それにより隣人が損害を受けた時は、増設者は賞金の支払い義務を負います。

(5)枝・根の除去

土地所有権の境界線を超えている枝は、竹木の所有者に切らせ、根は自ら切ることができます。

(6)境界付近の工作物の築造

建物は、別段の慣習がある場合を除き、所有権界から50cm以上離さなければなりません。

もっとも、建築着手時から1年経過又は建物完成後は差止めを求めることができず、損害賠償を求め得るのみです。

(7)観望制限

所有権界から1m未満の距離に他人の宅地を見通すことのできる窓、縁側、ベランダを設ける場合には、別段の慣習がある場合を除き、目隠しをつけなければなりません。

プライバシー保護を目的としている規定であるから、工場、倉庫、事務所の敷地等を見通せても、同規定の適用はありません。

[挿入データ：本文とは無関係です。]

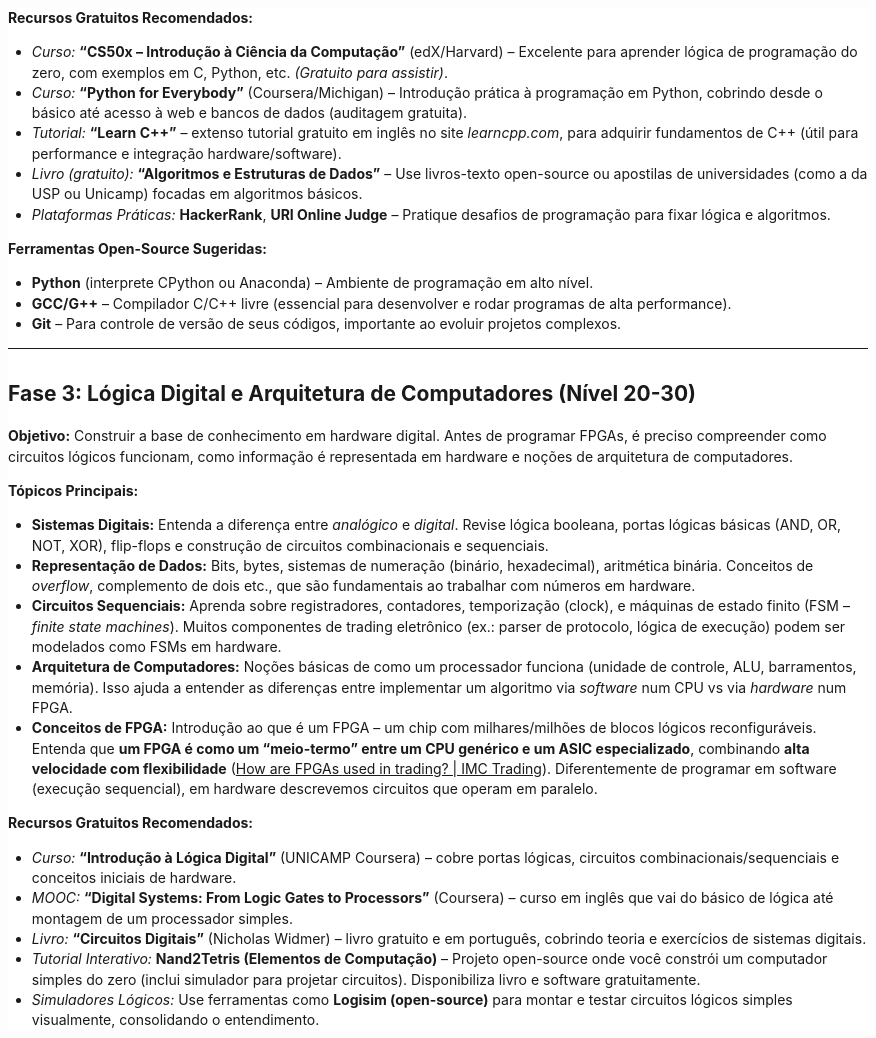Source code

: **Recursos Gratuitos Recomendados:**

- *Curso:* **“CS50x – Introdução à Ciência da Computação”** (edX/Harvard) – Excelente para aprender lógica de programação do zero, com exemplos em C, Python, etc. *(Gratuito para assistir)*.  
- *Curso:* **“Python for Everybody”** (Coursera/Michigan) – Introdução prática à programação em Python, cobrindo desde o básico até acesso à web e bancos de dados (auditagem gratuita).  
- *Tutorial:* **“Learn C++”** – extenso tutorial gratuito em inglês no site *learncpp.com*, para adquirir fundamentos de C++ (útil para performance e integração hardware/software).  
- *Livro (gratuito):* **“Algoritmos e Estruturas de Dados”** – Use livros-texto open-source ou apostilas de universidades (como a da USP ou Unicamp) focadas em algoritmos básicos.  
- *Plataformas Práticas:* **HackerRank**, **URI Online Judge** – Pratique desafios de programação para fixar lógica e algoritmos.

**Ferramentas Open-Source Sugeridas:**  
- **Python** (interprete CPython ou Anaconda) – Ambiente de programação em alto nível.  
- **GCC/G++** – Compilador C/C++ livre (essencial para desenvolver e rodar programas de alta performance).  
- **Git** – Para controle de versão de seus códigos, importante ao evoluir projetos complexos.

---

## Fase 3: Lógica Digital e Arquitetura de Computadores (Nível 20-30)

**Objetivo:** Construir a base de conhecimento em hardware digital. Antes de programar FPGAs, é preciso compreender como circuitos lógicos funcionam, como informação é representada em hardware e noções de arquitetura de computadores.

**Tópicos Principais:**

- **Sistemas Digitais:** Entenda a diferença entre *analógico* e *digital*. Revise lógica booleana, portas lógicas básicas (AND, OR, NOT, XOR), flip-flops e construção de circuitos combinacionais e sequenciais.  
- **Representação de Dados:** Bits, bytes, sistemas de numeração (binário, hexadecimal), aritmética binária. Conceitos de *overflow*, complemento de dois etc., que são fundamentais ao trabalhar com números em hardware.  
- **Circuitos Sequenciais:** Aprenda sobre registradores, contadores, temporização (clock), e máquinas de estado finito (FSM – *finite state machines*). Muitos componentes de trading eletrônico (ex.: parser de protocolo, lógica de execução) podem ser modelados como FSMs em hardware.  
- **Arquitetura de Computadores:** Noções básicas de como um processador funciona (unidade de controle, ALU, barramentos, memória). Isso ajuda a entender as diferenças entre implementar um algoritmo via *software* num CPU vs via *hardware* num FPGA.  
- **Conceitos de FPGA:** Introdução ao que é um FPGA – um chip com milhares/milhões de blocos lógicos reconfiguráveis. Entenda que **um FPGA é como um “meio-termo” entre um CPU genérico e um ASIC especializado**, combinando **alta velocidade com flexibilidade** ([How are FPGAs used in trading? | IMC Trading](https://www.imc.com/us/articles/how-are-fpgas-used-in-trading#:~:text=%E2%80%9Cjack%20of%20all%20trades%2C%20but,a%20master%20of%20none%E2%80%9D)). Diferentemente de programar em software (execução sequencial), em hardware descrevemos circuitos que operam em paralelo.  

**Recursos Gratuitos Recomendados:**

- *Curso:* **“Introdução à Lógica Digital”** (UNICAMP Coursera) – cobre portas lógicas, circuitos combinacionais/sequenciais e conceitos iniciais de hardware.  
- *MOOC:* **“Digital Systems: From Logic Gates to Processors”** (Coursera) – curso em inglês que vai do básico de lógica até montagem de um processador simples.  
- *Livro:* **“Circuitos Digitais”** (Nicholas Widmer) – livro gratuito e em português, cobrindo teoria e exercícios de sistemas digitais.  
- *Tutorial Interativo:* **Nand2Tetris (Elementos de Computação)** – Projeto open-source onde você constrói um computador simples do zero (inclui simulador para projetar circuitos). Disponibiliza livro e software gratuitamente.  
- *Simuladores Lógicos:* Use ferramentas como **Logisim (open-source)** para montar e testar circuitos lógicos simples visualmente, consolidando o entendimento.
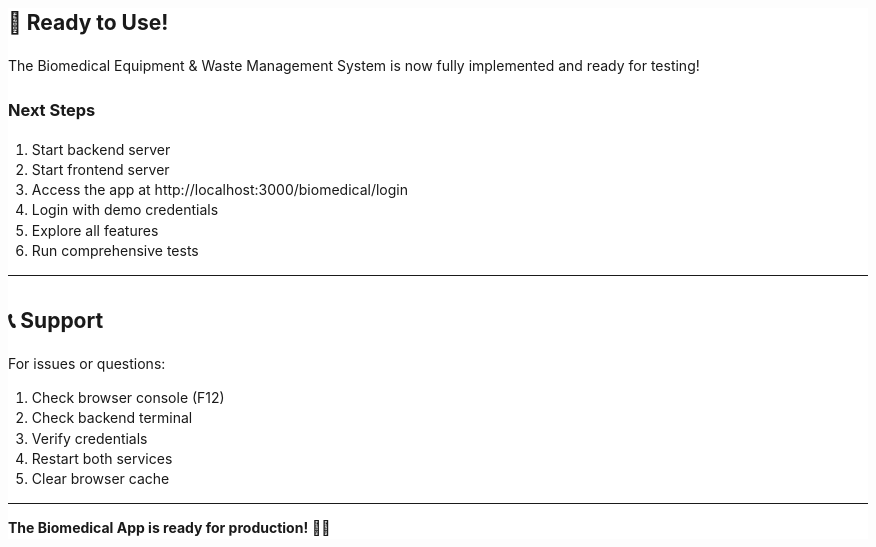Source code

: 
## 🎉 Ready to Use!

The Biomedical Equipment & Waste Management System is now fully implemented and ready for testing!

### Next Steps
1. Start backend server
2. Start frontend server
3. Access the app at http://localhost:3000/biomedical/login
4. Login with demo credentials
5. Explore all features
6. Run comprehensive tests

---

## 📞 Support

For issues or questions:
1. Check browser console (F12)
2. Check backend terminal
3. Verify credentials
4. Restart both services
5. Clear browser cache

---

**The Biomedical App is ready for production!** 🏥✨

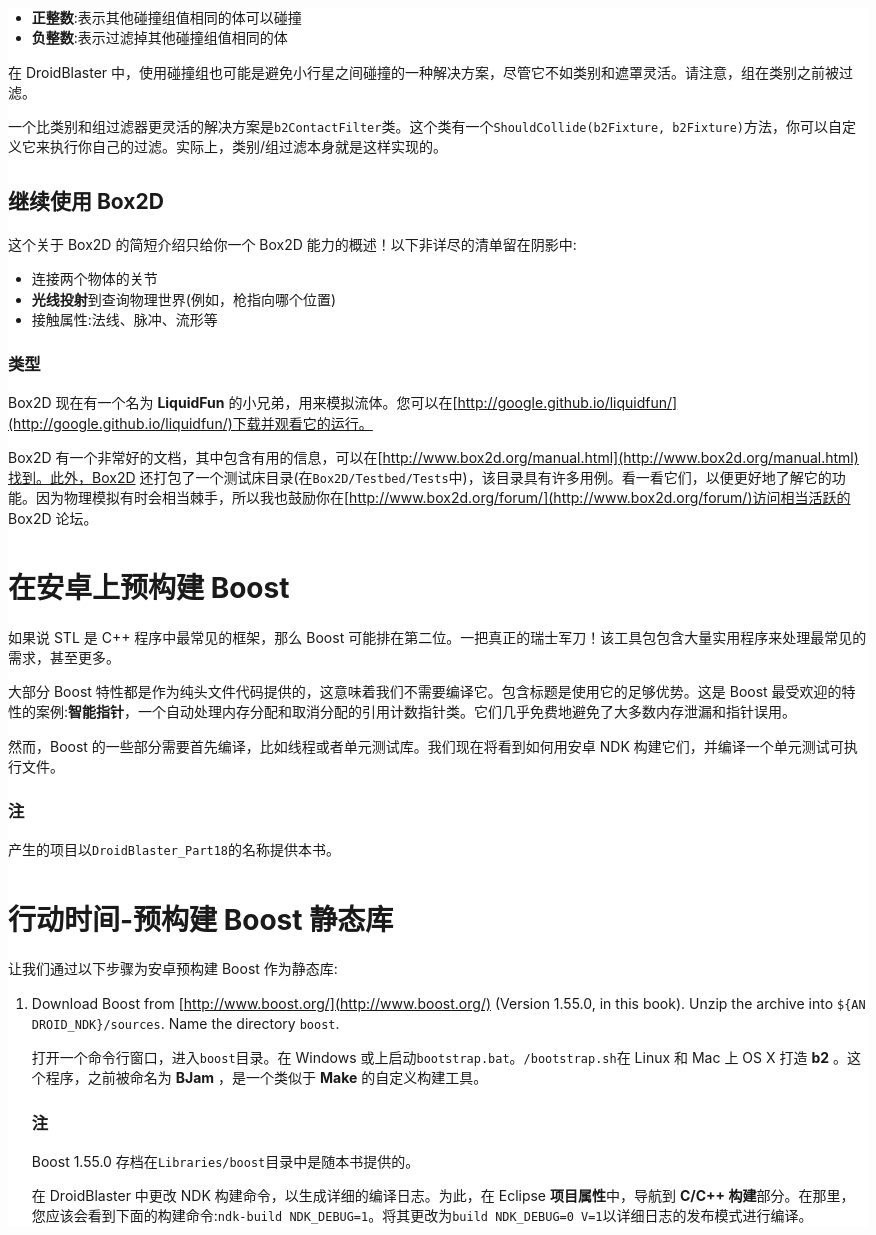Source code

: *   **正整数**:表示其他碰撞组值相同的体可以碰撞
*   **负整数**:表示过滤掉其他碰撞组值相同的体

在 DroidBlaster 中，使用碰撞组也可能是避免小行星之间碰撞的一种解决方案，尽管它不如类别和遮罩灵活。请注意，组在类别之前被过滤。

一个比类别和组过滤器更灵活的解决方案是`b2ContactFilter`类。这个类有一个`ShouldCollide(b2Fixture, b2Fixture)`方法，你可以自定义它来执行你自己的过滤。实际上，类别/组过滤本身就是这样实现的。

## 继续使用 Box2D

这个关于 Box2D 的简短介绍只给你一个 Box2D 能力的概述！以下非详尽的清单留在阴影中:

*   连接两个物体的关节
*   **光线投射**到查询物理世界(例如，枪指向哪个位置)
*   接触属性:法线、脉冲、流形等

### 类型

Box2D 现在有一个名为 **LiquidFun** 的小兄弟，用来模拟流体。您可以在[http://google.github.io/liquidfun/](http://google.github.io/liquidfun/)下载并观看它的运行。

Box2D 有一个非常好的文档，其中包含有用的信息，可以在[http://www.box2d.org/manual.html](http://www.box2d.org/manual.html)找到。此外，Box2D 还打包了一个测试床目录(在`Box2D/Testbed/Tests`中)，该目录具有许多用例。看一看它们，以便更好地了解它的功能。因为物理模拟有时会相当棘手，所以我也鼓励你在[http://www.box2d.org/forum/](http://www.box2d.org/forum/)访问相当活跃的 Box2D 论坛。

# 在安卓上预构建 Boost

如果说 STL 是 C++ 程序中最常见的框架，那么 Boost 可能排在第二位。一把真正的瑞士军刀！该工具包包含大量实用程序来处理最常见的需求，甚至更多。

大部分 Boost 特性都是作为纯头文件代码提供的，这意味着我们不需要编译它。包含标题是使用它的足够优势。这是 Boost 最受欢迎的特性的案例:**智能指针**，一个自动处理内存分配和取消分配的引用计数指针类。它们几乎免费地避免了大多数内存泄漏和指针误用。

然而，Boost 的一些部分需要首先编译，比如线程或者单元测试库。我们现在将看到如何用安卓 NDK 构建它们，并编译一个单元测试可执行文件。

### 注

产生的项目以`DroidBlaster_Part18`的名称提供本书。

# 行动时间-预构建 Boost 静态库

让我们通过以下步骤为安卓预构建 Boost 作为静态库:

1.  Download Boost from [http://www.boost.org/](http://www.boost.org/) (Version 1.55.0, in this book). Unzip the archive into `${ANDROID_NDK}/sources`. Name the directory `boost`.

    打开一个命令行窗口，进入`boost`目录。在 Windows 或上启动`bootstrap.bat`。`/bootstrap.sh`在 Linux 和 Mac 上 OS X 打造 **b2** 。这个程序，之前被命名为 **BJam** ，是一个类似于 **Make** 的自定义构建工具。

    ### 注

    Boost 1.55.0 存档在`Libraries/boost`目录中是随本书提供的。

    在 DroidBlaster 中更改 NDK 构建命令，以生成详细的编译日志。为此，在 Eclipse **项目属性**中，导航到 **C/C++ 构建**部分。在那里，您应该会看到下面的构建命令:`ndk-build NDK_DEBUG=1`。将其更改为`build NDK_DEBUG=0 V=1`以详细日志的发布模式进行编译。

(8)① 井戸・用水だめ・下水だめ・肥料だめを掘るには、所有権界から2m以上の距離を保たなくてはなりません。

② 池・穴藏・し尿だめ・肥料だめを掘るには、所有権界から1m以上の距離を保たなくてはなりません。

③ 導水管を埋め又は溝、堀を掘るには、所有権界から1mを超えることを要しないが、所有権界からその深さの2分の1以上の距離を保たなければなりません。

地上権、借地権、永小作権と相隣接する土地の所有権、地上権とがぶつかり合う場合については、所有権界同士のぶつかり合いと同じく、私権(相隣関係)の調整場面であるから、地上権界については、

所有権界についての調整規定が明文で準用されます。